Discussion: 8172978: Remove Interpreter TOS optimization

Thu Feb 16 15:40:49 UTC 2017

Hi Max,

Added a note to your bug. Interesting idea, but I think your data is
a bit incomplete at the moment.

Dan

On 2/15/17 3:18 PM, Max Ockner wrote:
> Hello all,
>
> We have filed a bug to remove the interpreter stack caching 
> optimization for jdk10.  Ideally we can make this change *early* 
> during the jdk10 development cycle. See below for justification:
>
> Bug: https://bugs.openjdk.java.net/browse/JDK-8172978
>
> Stack caching has been around for a long time and is intended to 
> replace some of the load/store (pop/push) operations with 
> corresponding register operations.
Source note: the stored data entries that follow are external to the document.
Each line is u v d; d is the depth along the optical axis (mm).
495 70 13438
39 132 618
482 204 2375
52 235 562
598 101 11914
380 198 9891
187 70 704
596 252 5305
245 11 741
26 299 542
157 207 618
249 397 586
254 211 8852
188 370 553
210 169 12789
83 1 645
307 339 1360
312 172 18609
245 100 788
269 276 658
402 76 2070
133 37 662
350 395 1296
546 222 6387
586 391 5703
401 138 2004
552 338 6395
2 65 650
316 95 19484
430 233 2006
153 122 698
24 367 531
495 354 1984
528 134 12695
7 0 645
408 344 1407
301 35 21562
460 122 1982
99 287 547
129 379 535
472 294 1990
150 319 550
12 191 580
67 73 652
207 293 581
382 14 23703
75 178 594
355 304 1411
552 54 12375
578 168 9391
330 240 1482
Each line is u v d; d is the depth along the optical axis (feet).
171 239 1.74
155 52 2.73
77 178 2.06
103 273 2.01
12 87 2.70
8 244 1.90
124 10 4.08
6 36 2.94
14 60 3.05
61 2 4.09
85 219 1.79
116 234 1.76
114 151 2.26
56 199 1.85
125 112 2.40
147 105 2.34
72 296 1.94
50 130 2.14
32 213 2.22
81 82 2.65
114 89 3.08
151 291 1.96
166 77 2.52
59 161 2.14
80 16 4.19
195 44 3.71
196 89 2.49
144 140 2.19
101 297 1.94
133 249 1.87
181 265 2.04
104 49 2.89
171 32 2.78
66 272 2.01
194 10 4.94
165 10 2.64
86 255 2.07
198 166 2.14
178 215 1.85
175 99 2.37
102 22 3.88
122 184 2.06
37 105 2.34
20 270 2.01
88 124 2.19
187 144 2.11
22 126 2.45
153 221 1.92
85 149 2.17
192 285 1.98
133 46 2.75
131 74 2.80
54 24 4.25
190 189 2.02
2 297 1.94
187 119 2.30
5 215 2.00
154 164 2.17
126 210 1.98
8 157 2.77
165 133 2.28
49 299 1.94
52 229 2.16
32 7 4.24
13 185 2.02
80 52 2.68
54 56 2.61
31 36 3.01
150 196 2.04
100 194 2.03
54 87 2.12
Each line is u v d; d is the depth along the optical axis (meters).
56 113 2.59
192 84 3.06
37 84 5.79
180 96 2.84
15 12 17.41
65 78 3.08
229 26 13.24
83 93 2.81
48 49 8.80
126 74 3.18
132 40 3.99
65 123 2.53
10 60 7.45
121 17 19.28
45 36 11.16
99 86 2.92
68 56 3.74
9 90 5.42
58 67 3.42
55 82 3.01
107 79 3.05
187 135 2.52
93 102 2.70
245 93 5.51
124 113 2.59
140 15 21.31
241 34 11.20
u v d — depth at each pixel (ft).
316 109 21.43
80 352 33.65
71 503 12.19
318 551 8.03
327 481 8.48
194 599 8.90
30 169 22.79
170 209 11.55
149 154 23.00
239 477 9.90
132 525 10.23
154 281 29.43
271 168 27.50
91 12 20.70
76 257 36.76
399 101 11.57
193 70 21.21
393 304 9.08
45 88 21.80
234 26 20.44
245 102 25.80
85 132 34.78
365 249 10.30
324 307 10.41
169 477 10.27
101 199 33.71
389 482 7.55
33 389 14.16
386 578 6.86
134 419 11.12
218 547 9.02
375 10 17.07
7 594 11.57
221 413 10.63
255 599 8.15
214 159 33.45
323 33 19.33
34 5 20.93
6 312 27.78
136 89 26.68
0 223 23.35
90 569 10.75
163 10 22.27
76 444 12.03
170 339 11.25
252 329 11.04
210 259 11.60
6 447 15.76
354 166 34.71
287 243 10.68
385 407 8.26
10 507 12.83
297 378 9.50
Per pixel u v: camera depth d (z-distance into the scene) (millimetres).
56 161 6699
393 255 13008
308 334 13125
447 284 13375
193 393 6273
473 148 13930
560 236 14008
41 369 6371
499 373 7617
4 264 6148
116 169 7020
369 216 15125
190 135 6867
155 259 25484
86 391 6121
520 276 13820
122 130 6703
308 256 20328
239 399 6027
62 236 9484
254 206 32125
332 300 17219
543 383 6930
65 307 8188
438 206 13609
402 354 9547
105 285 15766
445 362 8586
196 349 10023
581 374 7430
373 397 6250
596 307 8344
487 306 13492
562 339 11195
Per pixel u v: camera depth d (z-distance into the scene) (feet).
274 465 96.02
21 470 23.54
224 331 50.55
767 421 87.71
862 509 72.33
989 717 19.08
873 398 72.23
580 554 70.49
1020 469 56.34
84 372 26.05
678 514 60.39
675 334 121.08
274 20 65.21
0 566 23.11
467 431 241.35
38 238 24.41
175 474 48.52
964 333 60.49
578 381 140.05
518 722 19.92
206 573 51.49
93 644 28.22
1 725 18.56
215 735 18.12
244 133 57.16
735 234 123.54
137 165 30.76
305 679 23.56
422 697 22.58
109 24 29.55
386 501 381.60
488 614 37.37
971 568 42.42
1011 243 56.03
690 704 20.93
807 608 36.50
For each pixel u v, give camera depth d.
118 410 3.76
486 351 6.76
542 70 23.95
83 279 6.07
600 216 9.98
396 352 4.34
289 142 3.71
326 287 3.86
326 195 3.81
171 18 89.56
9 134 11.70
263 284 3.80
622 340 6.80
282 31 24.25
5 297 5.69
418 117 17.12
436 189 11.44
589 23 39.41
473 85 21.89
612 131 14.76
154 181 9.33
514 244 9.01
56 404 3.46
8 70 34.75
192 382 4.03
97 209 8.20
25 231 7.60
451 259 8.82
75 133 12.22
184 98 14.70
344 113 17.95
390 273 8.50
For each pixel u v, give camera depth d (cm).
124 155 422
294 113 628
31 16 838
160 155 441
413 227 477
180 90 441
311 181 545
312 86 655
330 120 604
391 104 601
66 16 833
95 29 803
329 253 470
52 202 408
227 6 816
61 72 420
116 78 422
The need for this optimization 
> arose before caching could adequately lessen the burden of memory 
> access. We have reevaluated the JVM stack caching optimization and 
> have found that it has a high memory footprint and is very costly to 
> maintain, but does not provide significant measurable or theoretical 
> benefit for us when used with modern hardware.
>
> Minimal Theoretical Benefit.
> Because modern hardware does not slap us with the same cost for 
> accessing memory as it once did, the benefit of replacing memory 
> access with register access is far less dramatic now than it once was. 
> Additionally, the interpreter runs for a relatively short time before 
> relevant code sections are compiled. When the VM starts running 
> compiled code instead of interpreted code, performance should begin to 
> move asymptotically towards that of compiled code, diluting any 
> performance penalties from the interpreter to small performance 
> variations.
>
> No Measurable Benefit.
> Please see the results files attached in the bug page.  This change 
> was adapted for x86 and sparc, and interpreter performance was 
> measured with Specjvm98 (run with -Xint).  No significant decrease in 
> performance was observed.
>
> Memory footprint and code complexity.
> Stack caching in the JVM is implemented by switching the instruction 
> look-up table depending on the tos (top-of-stack) state. At any moment 
> there are is an active table consisting of one dispatch table for each 
> of the 10 tos states.  When we enter a safepoint, we copy all 10 
> safepoint dispatch tables into the active table.  The additional entry 
> code makes this copy less efficient and makes any work in the 
> interpreter harder to debug.
>
> If we remove this optimization, we will:
>   - decrease memory usage in the interpreter,
>   - eliminated wasteful memory transactions during safepoints,
>   - decrease code complexity (a lot).
>
> Please let me know what you think.
> Thanks,
> Max
>